Server Still Unstable – More Maintenance Tonight

     I am going to be taking the machine down which houses the mail spool and also debian and scientific7 virtual machines tonight to run some diagnostics.

     The machine spontaneously booted again today.  The thing that makes this so difficult to troubleshoot is that it is not generating errors in between reboots.

     I am concerned that the problem with the BIOS the other day either resulted in damage by overheating components, or the motherboard may already be damaged which may have been the root cause of the BIOS losing it’s fan settings.

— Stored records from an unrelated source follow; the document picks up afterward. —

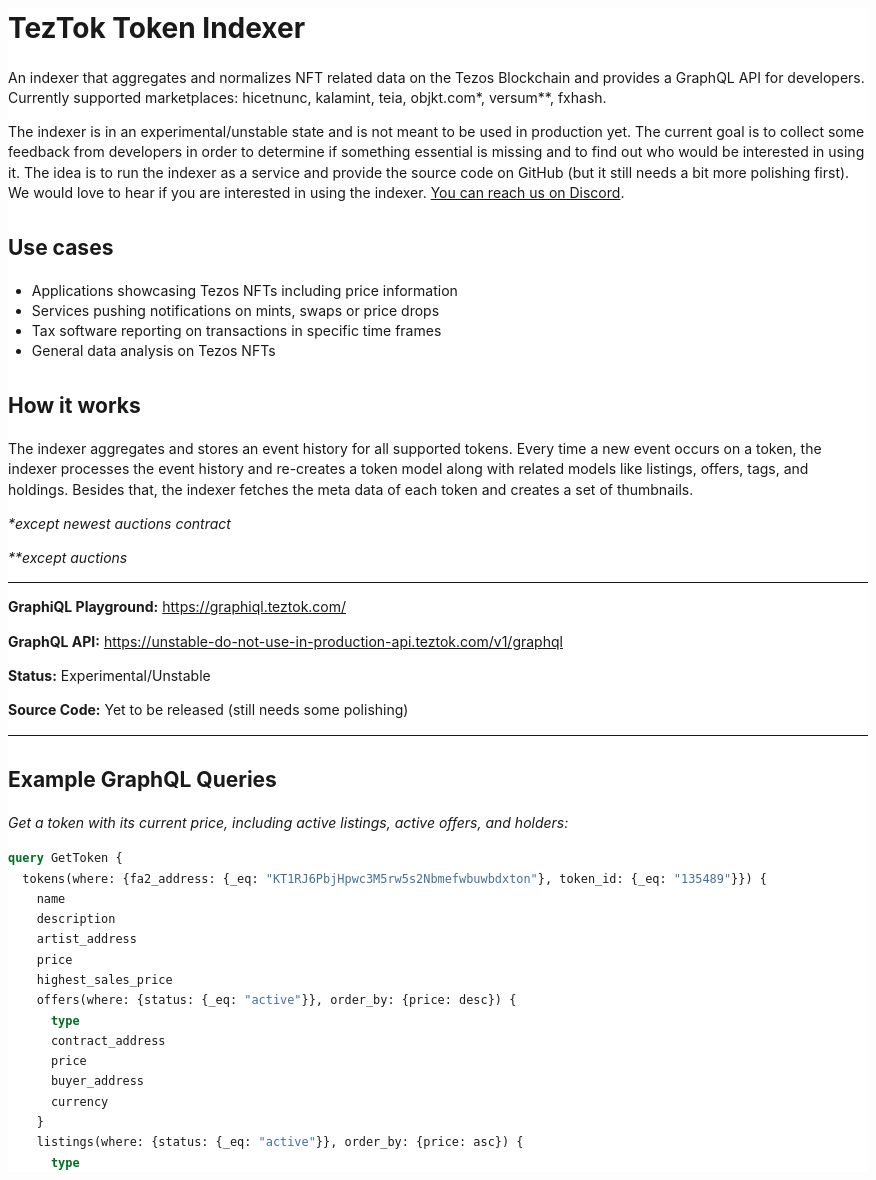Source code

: # TezTok Token Indexer

An indexer that aggregates and normalizes NFT related data on the Tezos Blockchain and provides a GraphQL API for developers. Currently supported marketplaces: hicetnunc, kalamint, teia, objkt.com\*, versum\*\*, fxhash.

The indexer is in an experimental/unstable state and is not meant to be used in production yet. The current goal is to collect some feedback from developers in order to determine if something essential is missing and to find out who would be interested in using it. The idea is to run the indexer as a service and provide the source code on GitHub (but it still needs a bit more polishing first). We would love to hear if you are interested in using the indexer. [You can reach us on Discord](https://discord.gg/KBHxf4RbzC).


## Use cases

* Applications showcasing Tezos NFTs including price information
* Services pushing notifications on mints, swaps or price drops
* Tax software reporting on transactions in specific time frames
* General data analysis on Tezos NFTs

## How it works

The indexer aggregates and stores an event history for all supported tokens. 
Every time a new event occurs on a token, the indexer processes the event history and re-creates a token model along with related models like listings, offers, tags, and holdings. 
Besides that, the indexer fetches the meta data of each token and creates a set of thumbnails.


*\*except newest auctions contract*

*\*\*except auctions*

- - -

**GraphiQL Playground:** https://graphiql.teztok.com/

**GraphQL API:** https://unstable-do-not-use-in-production-api.teztok.com/v1/graphql

**Status:** Experimental/Unstable

**Source Code:** Yet to be released (still needs some polishing)

- - -

## Example GraphQL Queries

*Get a token with its current price, including active listings, active offers, and holders:*

```graphql
query GetToken {
  tokens(where: {fa2_address: {_eq: "KT1RJ6PbjHpwc3M5rw5s2Nbmefwbuwbdxton"}, token_id: {_eq: "135489"}}) {
    name
    description
    artist_address
    price
    highest_sales_price
    offers(where: {status: {_eq: "active"}}, order_by: {price: desc}) {
      type
      contract_address
      price
      buyer_address
      currency
    }
    listings(where: {status: {_eq: "active"}}, order_by: {price: asc}) {
      type
```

     I am going to run some diagnostic software to try to see if there is some marginal hardware and also going to try to remove a Linux option that overwrites the processors firmware.  This module caused problems on another of my machines so it may just be bad software, however, there are two identical machines in terms of hardware and only one is having problems.

Power and Phones down

 

      I am with out power and Phones at my home office but if you call and leave a message it will be automatically transcribed and I can pick it up on my tablet.  Alternatel, you can create a ticket.

Maintenance Complete

     It would be the understatement of the year or at least the week to say that the work did not go as anticipated.  The machine I was going to use as a basis for comparison, it also had an old BIOS and given it was the same as the other machine that kept losing it’s fan profile, I decided it was best to upgrade it as well.

     When I upgraded the BIOS it returned to the default settings which meant that I had to determine good settings from scratch.  While I was doing this another machine crashed.

     I don’t really know what caused the crashes but I found a number of problems.  For one thing VTd instructions were not enabled but should have been since we have kvm/qemu virtual machines on these boxes.  Not having it enabled isn’t a show stopper but it causes Linux to  more work to perform I/O in a virtual machine.

     Then I found an issue with an item that allows full 64 bit address decoding for I/O devices.  For some reason this breaks the built in graphics of the i7–6700k causing instability.

     I now have all the machines on current BIOS, ran some torture tests on the CPU and they ran clean.  So we’ll see how it goes.  I had to slow down the CPU’s slightly on two machines to get them to complete the torture tests without error.

Mail, Debian, Virtual Private Servers

     Virtual private servers will go down briefly so I can compare BIOS settings between a machine that is stable and the mail server which presently is not.  When I updated the BIOS to resolve a fan issue, it reset all settings to default.  I tried to set them back the best I could by memory but suspect didn’t do the best job so will be attempting to correct that tonight.

     The virtual private servers should only be down a few minutes, the mail server somewhat longer as I will be running memory diagnostics to eliminate the possibility of a bad DIMM.  It may take several hours of intermittent downtime to resolve these issues.

Server Still Unstable

    The host machine which houses the mail spool, mail server virtual machine, and debian virtual machine, spontaneously booted today even though temperatures are correct.  So I am going to take it down around midnight tonight to run some diagnostics and make some adjustments.

 

Mail Server Maintenance Completed

     The BIOS had corrupted the Q-fan profiles and turned one chassis fan off entirely, put the others in a mode where they were just barely running so the machine was overheated.  A BIOS upgraded fixed the fan issues.

     While I was there and letting a torture test run for a while (8 copies of an AVX version of prime95 running small fft’s, about the most torturous thing you can throw at a modern CPU, I worked on some other issues and discovered the problem with postfix not starting on debian, missing postfix and postdrop groups and postfix user.  I’ve fixed this problem before but it turns out the post.install script of the postfix package distributed with stretch (and Ubuntu 16.04.3 LTS) is broken.  So it will likely break again the next time a postfix update is kicked out.

Mail Server Maintenance

     I need to take the server that holds the mail spool down a few times briefly tonight to make some BIOS adjustments.  I believe I’ve got the CPU voltage just a touch too low and it is slightly unstable.  This may take several reboots and benchmarks to find the correct level.  It is presently unstable and has rebooted spontaneously twice in the last couple of days.  This is symptomatic of CPU voltage too low for the clock rate and I did adjust it down as low as I could get it to run, what I thought was stable, the last time I worked on it, so I’m going to crank it up slightly.

Mint 18.2 Sonya Operational

     Our shell server mint.eskimo.com has been upgraded to Sonya 18.2.  Initially I had some problems getting postfix working, chased it down to sendmail already being installed and not automatically deinstalled when postfix was installed, as it normally is on other debian derivatives.

     Also had issues with idmapd not working initially, this turned out to be an old issue with nsswitch.conf, compat does not work as advertised, it is necessary instead to specify nis files, which gives the behavior compat is supposed to but does not.

Kernel Upgrades Completed

     The kernel upgrades are completed.  All host machines rebooted properly.  The longest took 3 minutes.  However, the web server did not properly NFS mount the /home directory after rebooting so some websites were unavailable for about 1/2 hour until I discovered and corrected this.